[Page images and extracted text]
===

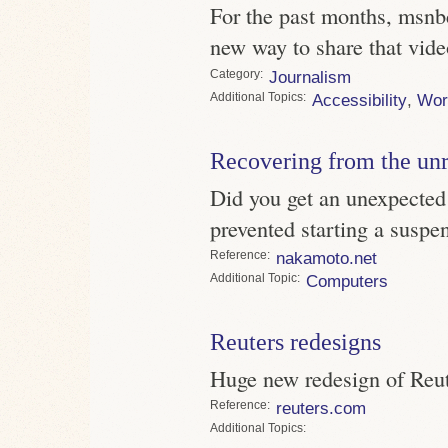
For the past months, msnb
new way to share that vide
Category
Journalism
Topics
Accessibility
,
Wor
Recovering from the un
Did you get an unexpected
prevented starting a susp
Reference
nakamoto.net
Topic
Computers
Reuters redesigns
Huge new redesign of Reute
Reference
reuters.com
Topics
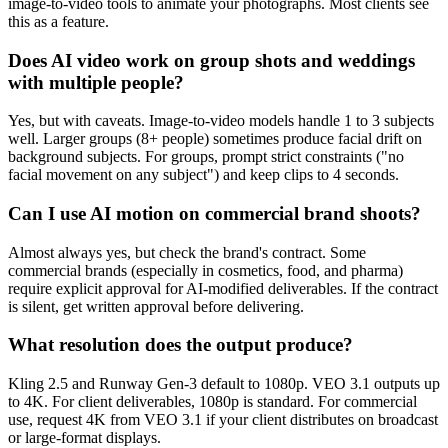
image-to-video tools to animate your photographs. Most clients see
this as a feature.
Does AI video work on group shots and weddings
with multiple people?
Yes, but with caveats. Image-to-video models handle 1 to 3 subjects
well. Larger groups (8+ people) sometimes produce facial drift on
background subjects. For groups, prompt strict constraints ("no
facial movement on any subject") and keep clips to 4 seconds.
Can I use AI motion on commercial brand shoots?
Almost always yes, but check the brand's contract. Some
commercial brands (especially in cosmetics, food, and pharma)
require explicit approval for AI-modified deliverables. If the contract
is silent, get written approval before delivering.
What resolution does the output produce?
Kling 2.5 and Runway Gen-3 default to 1080p. VEO 3.1 outputs up
to 4K. For client deliverables, 1080p is standard. For commercial
use, request 4K from VEO 3.1 if your client distributes on broadcast
or large-format displays.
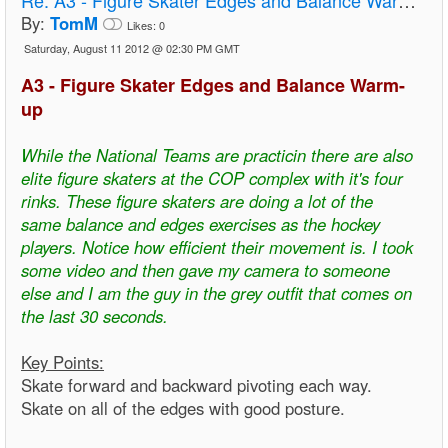
By:
TomM
Likes:
0
Saturday, August 11 2012 @ 02:30 PM GMT
A3 - Figure Skater Edges and Balance Warm-
up
While the National Teams are practicin there are also
elite figure skaters at the COP complex with it's four
rinks. These figure skaters are doing a lot of the
same balance and edges exercises as the hockey
players. Notice how efficient their movement is. I took
some video and then gave my camera to someone
else and I am the guy in the grey outfit that comes on
the last 30 seconds.
Key Points:
Skate forward and backward pivoting each way.
Skate on all of the edges with good posture.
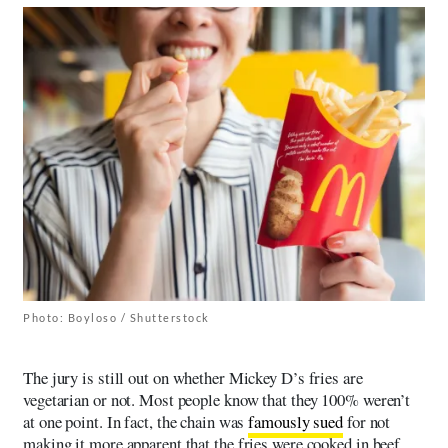
Photo: Boyloso / Shutterstock
The jury is still out on whether Mickey D’s fries are
vegetarian or not. Most people know that they 100% weren’t
at one point. In fact, the chain was
famously sued
for not
making it more apparent that the fries were cooked in beef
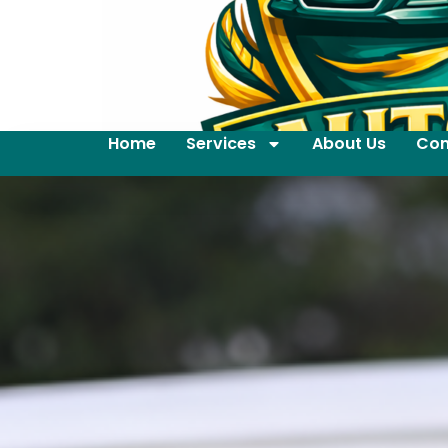
Home
Services
About Us
Con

===

What is expected -
Some lines above may hold the word "groups"; say how many do, giving nothing besides the number.

Exercise response -
2